Рабочие инструкции:
1/ Когда, согласно отрывку о рассказе Маканина, началась первая чеченская война?
2/ Продолжите отрывок о рассказе Маканина, начав сразу после процитированного фрагмента.

Фрагмент документа:
§
Почему же возникает этот мотив в этом рассказе, мы, к счастью, знаем. Маканин объяснил, в чем причина этой странности. Он задумывал рассказ о том, как солдаты захватили пленную, а не пленного. И в первоначальной сюжетике это было естественное влечение молодого солдата к пленной чеченской девушке, может быть снайперше, может быть разведчице, а может быть случайно захваченной жительнице села. Сюжет вполне традиционный, только вывернутый наизнанку к толстовскому: там был пленник, которого держат в яме, и горенка спасает его (и у Пушкина тоже). А здесь женщина, захваченная в плен солдатами, должна была стать олицетворением вот этого иного мира, входящего в русское пространство. Но Маканин почувствовал некоторую натужность и неестественность этого хода и переменил героя, заменил женщину на мужчину. Но любовный мотив остался, и он превратил рассказ из локального эпизода, повествующего о войне, в эпизод большой традиции, в эпизод античный в большей степени, чем эпизод из дня сегодняшнего.
Но есть и вторая загадка в этом рассказе, и она как раз связана с датой его написания. Мы быстро забываем о том, как движется история. Первая чеченская война началась в декабре 1994 года. А рассказ написан о чеченской войне в июле — сентябре, до того, как война началась. И вот у нас на глазах простой реалистический сюжет превращается, с одной стороны, в некую форму пророчества о надвигающейся войне. С другой стороны, в античный миф о влюбленности мужчины в мужчину. И античный же миф, связанный тайной связью между смертью и влечением. Я процитирую фрагмент, где Маканин описывает, как герой Рубахин убивает пленного при виде чеченского отряда:
«Юноша не сопротивлялся Рубахину. Обнимая за плечо, Рубахин развернул его к себе — юноша (он был пониже) уже сам потянулся к нему, прижался, ткнувшись губами ниже его небритого подбородка, в сонную артерию. Юноша дрожал, не понимая. „Н-н…“ — слабо выдохнул он, совсем как женщина, сказав свое „нет“ не как отказ — как робость, в то время как Рубахин следил его и ждал (сторожа вскрик). И как же расширились его глаза, пытавшиеся в испуге обойти глаза Рубахина и — через воздух и небо — увидеть своих! Он открыл рот, но ведь не кричал. Он, может быть, только и хотел глубже вздохнуть. Но вторая рука Рубахина, опустившая автомат на землю, зажала ему и приоткрытый рот с красивыми губами, и нос, чуть трепетавший. „Н-ны…“ — хотел
что-то досказать пленный юноша, но не успел».
§
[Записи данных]
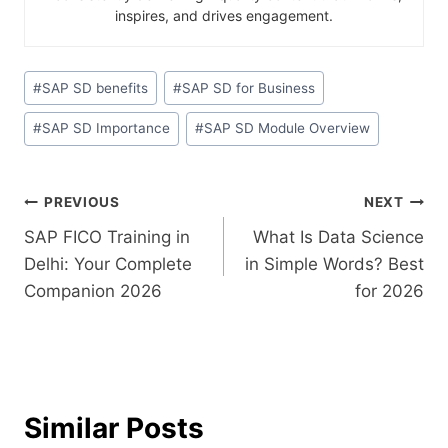
inspires, and drives engagement.
#
SAP SD benefits
#
SAP SD for Business
#
SAP SD Importance
#
SAP SD Module Overview
PREVIOUS
NEXT
SAP FICO Training in
What Is Data Science
Delhi: Your Complete
in Simple Words? Best
Companion 2026
for 2026
Similar Posts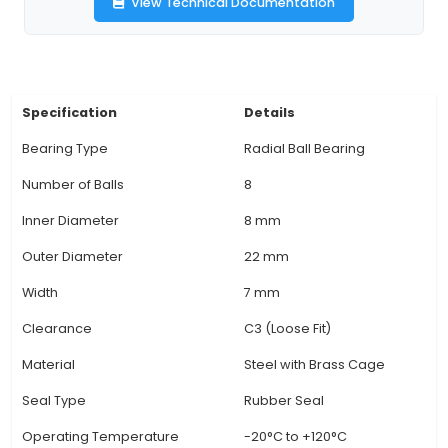
outside diameter of 19mm, an inside diameter 
and a width of 7mm, making them suitable fo
standard 3D printer applications. 3. Ball Bearings 
Bearings: Ball bearings, like the 608ZZ series, 
smooth rotation and even load distribution, unli
bearings that may have point contact with the
resulting in excessive wear and noise. 4. Unique 
Providing minimal friction, reducing vibration
enhancing overall performance, these radial bal
are ideal for supporting rotating parts in 3D prin
print heads or extruders. 5. Pre-lubricated: Th
View Technical Documentation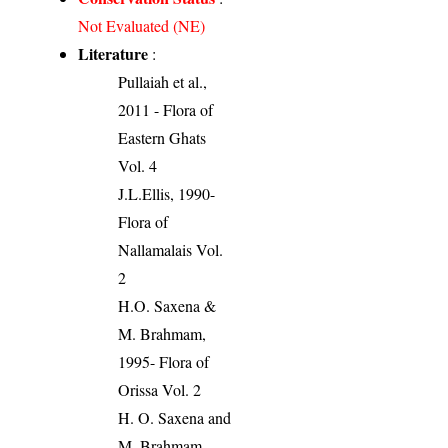
Not Evaluated (NE)
Literature
:
Pullaiah et al.,
2011 - Flora of
Eastern Ghats
Vol. 4
J.L.Ellis, 1990-
Flora of
Nallamalais Vol.
2
H.O. Saxena &
M. Brahmam,
1995- Flora of
Orissa Vol. 2
H. O. Saxena and
M. Brahmam,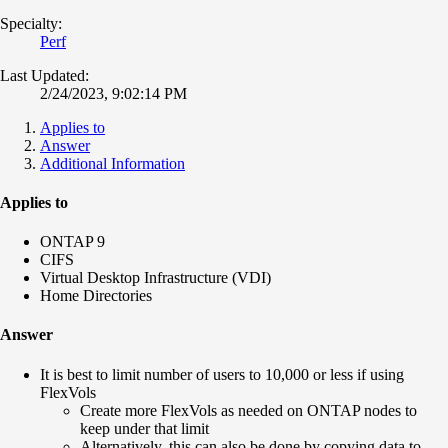
Specialty:
Perf
Last Updated:
2/24/2023, 9:02:14 PM
Applies to
Answer
Additional Information
Applies to
ONTAP 9
CIFS
Virtual Desktop Infrastructure (VDI)
Home Directories
Answer
It is best to limit number of users to 10,000 or less if using
FlexVols
Create more FlexVols as needed on ONTAP nodes to
keep under that limit
Alternatively, this can also be done by copying data to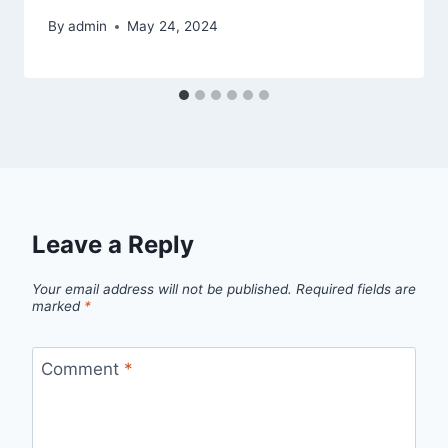
By
admin
May 24, 2024
Leave a Reply
Your email address will not be published.
Required fields are
marked
*
Comment
*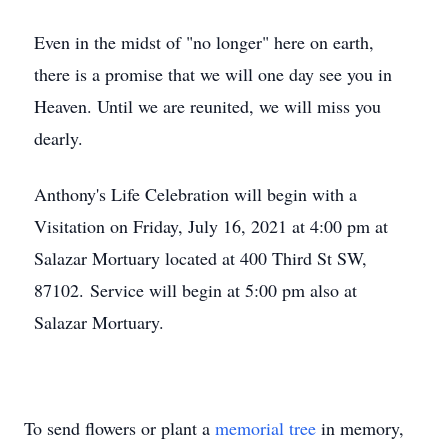
Even in the midst of "no longer" here on earth,
there is a promise that we will one day see you in
Heaven. Until we are reunited, we will miss you
dearly.
Anthony's Life Celebration will begin with a
Visitation on Friday, July 16, 2021 at 4:00 pm at
Salazar Mortuary located at 400 Third St SW,
87102. Service will begin at 5:00 pm also at
Salazar Mortuary.
To send flowers or plant a
memorial tree
in memory,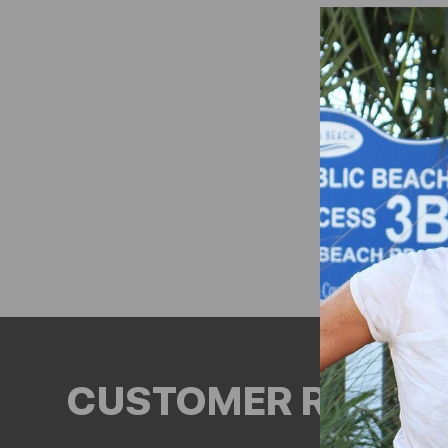
CUSTOMER REVIEW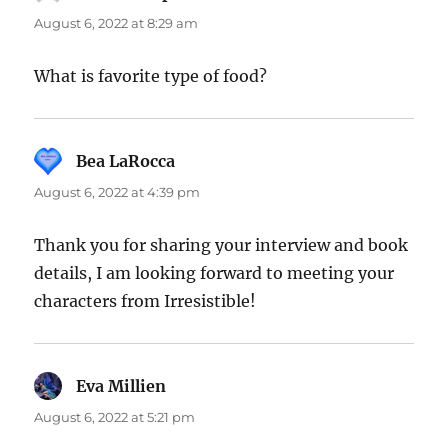
August 6, 2022 at 8:29 am
What is favorite type of food?
Bea LaRocca
says:
August 6, 2022 at 4:39 pm
Thank you for sharing your interview and book
details, I am looking forward to meeting your
characters from Irresistible!
Eva Millien
says:
August 6, 2022 at 5:21 pm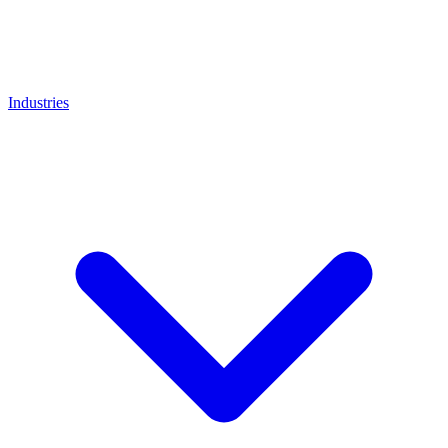
Industries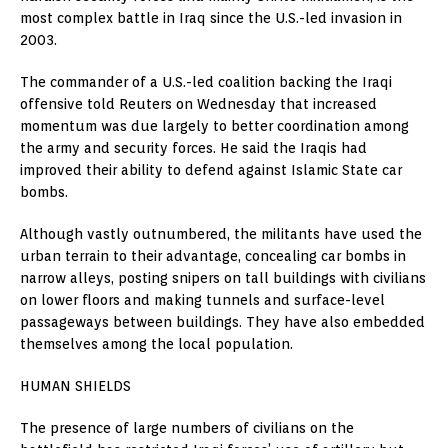
most complex battle in Iraq since the U.S.-led invasion in
2003.
The commander of a U.S.-led coalition backing the Iraqi
offensive told Reuters on Wednesday that increased
momentum was due largely to better coordination among
the army and security forces. He said the Iraqis had
improved their ability to defend against Islamic State car
bombs.
Although vastly outnumbered, the militants have used the
urban terrain to their advantage, concealing car bombs in
narrow alleys, posting snipers on tall buildings with civilians
on lower floors and making tunnels and surface-level
passageways between buildings. They have also embedded
themselves among the local population.
HUMAN SHIELDS
The presence of large numbers of civilians on the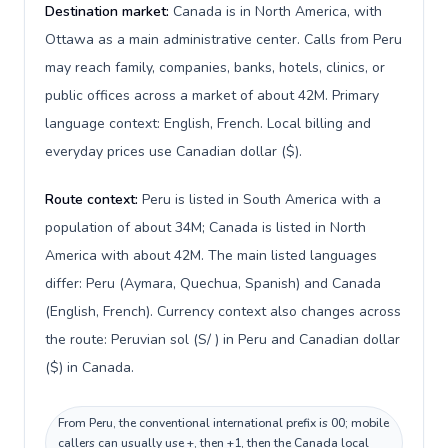
Destination market:
Canada is in North America, with
Ottawa as a main administrative center. Calls from Peru
may reach family, companies, banks, hotels, clinics, or
public offices across a market of about 42M. Primary
language context: English, French. Local billing and
everyday prices use Canadian dollar ($).
Route context:
Peru is listed in South America with a
population of about 34M; Canada is listed in North
America with about 42M. The main listed languages
differ: Peru (Aymara, Quechua, Spanish) and Canada
(English, French). Currency context also changes across
the route: Peruvian sol (S/ ) in Peru and Canadian dollar
($) in Canada.
From Peru, the conventional international prefix is 00; mobile
callers can usually use +, then +1, then the Canada local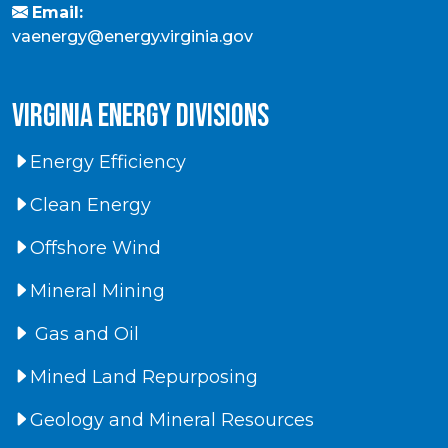
Email:
vaenergy@energy.virginia.gov
virginia energy divisions
Energy Efficiency
Clean Energy
Offshore Wind
Mineral Mining
Gas and Oil
Mined Land Repurposing
Geology and Mineral Resources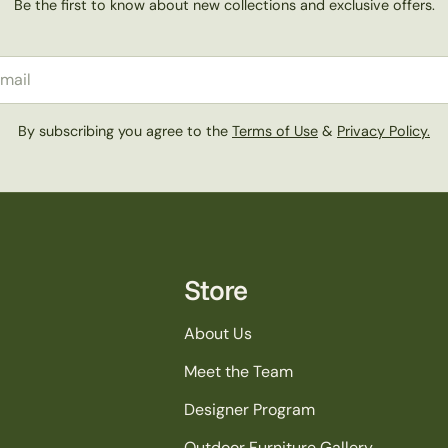
Be the first to know about new collections and exclusive offers.
il
By subscribing you agree to the
Terms of Use
&
Privacy Policy.
Store
About Us
Meet the Team
Designer Program
Outdoor Furniture Gallery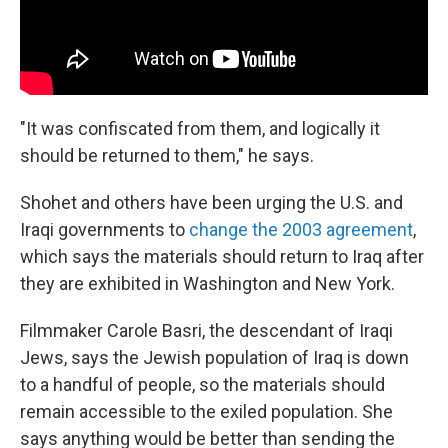
"It was confiscated from them, and logically it
should be returned to them," he says.
Shohet and others have been urging the U.S. and
Iraqi governments to
change the 2003 agreement
,
which says the materials should return to Iraq after
they are exhibited in Washington and New York.
Filmmaker Carole Basri, the descendant of Iraqi
Jews, says the Jewish population of Iraq is down
to a handful of people, so the materials should
remain accessible to the exiled population. She
says anything would be better than sending the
§
Набор ответов:
1/ В декабре 1994 года.

2/
Маканин — писатель достаточно холодный, достаточно рациональный, достаточно жесткий. И сама тема его рассказа не допускает трепета, не допускает профетического пафоса. Начинается с того, что солдаты, участвовавшие в этой войне, не знали фразы Достоевского о том, что красота спасет мир. Но они знали, что такое красота.
А финал рассказа говорит о том, что красота остается. Она разлита в природе, она разлита в человеческом теле, она заключена в нем. Но красота не спасет мир — это холодный, почти ледяной вывод.